Average rents on a typical buy-to-let property have risen by 6.5% over the past quarter, from £9,942 in January to £10,591 in April, according to the May edition of Paragon’s Buy-to-Let Index. This compares with an increase in CPI inflation over that period of less than 1%, even taking account of last month’s sharp rise in inflation, prompting Mervyn King’s first ever open letter to the Chancellor.

Nigel Terrington, Paragon’s chief executive, says: “With demand for rented accommodation as strong as ever, landlords are able to increase rents on existing tenancies when they are renewed and apply a higher rent to new tenants than they would have charged previously.

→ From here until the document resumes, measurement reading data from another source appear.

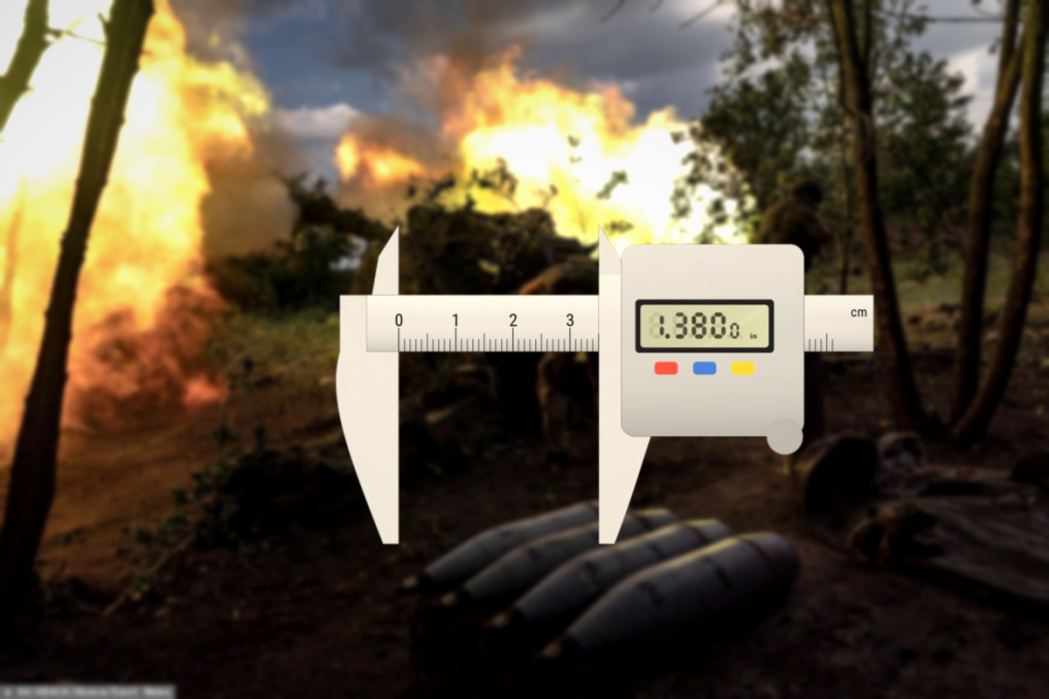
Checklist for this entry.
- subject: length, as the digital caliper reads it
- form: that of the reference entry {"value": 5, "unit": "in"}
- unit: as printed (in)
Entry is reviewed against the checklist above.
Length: {"value": 1.3800, "unit": "in"}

Despite house price rises, rental growth is supporting yields at above 6%, a level that has been stable for the last year.

Independent research, conducted on behalf of Paragon, confirms both investors’ confidence in the private rented sector and their intention to continue to grow their portfolios. Over 30% of respondents indicated that they were reacting to rising interest rates by increasing rents, and 12% said they were investing in more buy-to-let property. Many landlords are comfortable with their portfolios as they stand, with 43% taking no action specifically on the back of the interest rate rises.

“Rising borrowing costs are not perceived by investors as a negative factor. The majority of our landlords are not exposed to short term interest rate fluctuations, as more than 70% of our recent buy-to-let borrowers chose fixed rate products. Our experience shows that landlords finance their property holdings through a combination of equity and debt, typically in the ratio 35% cash, 65% borrowing, which mitigates the impact of rising interest rates.”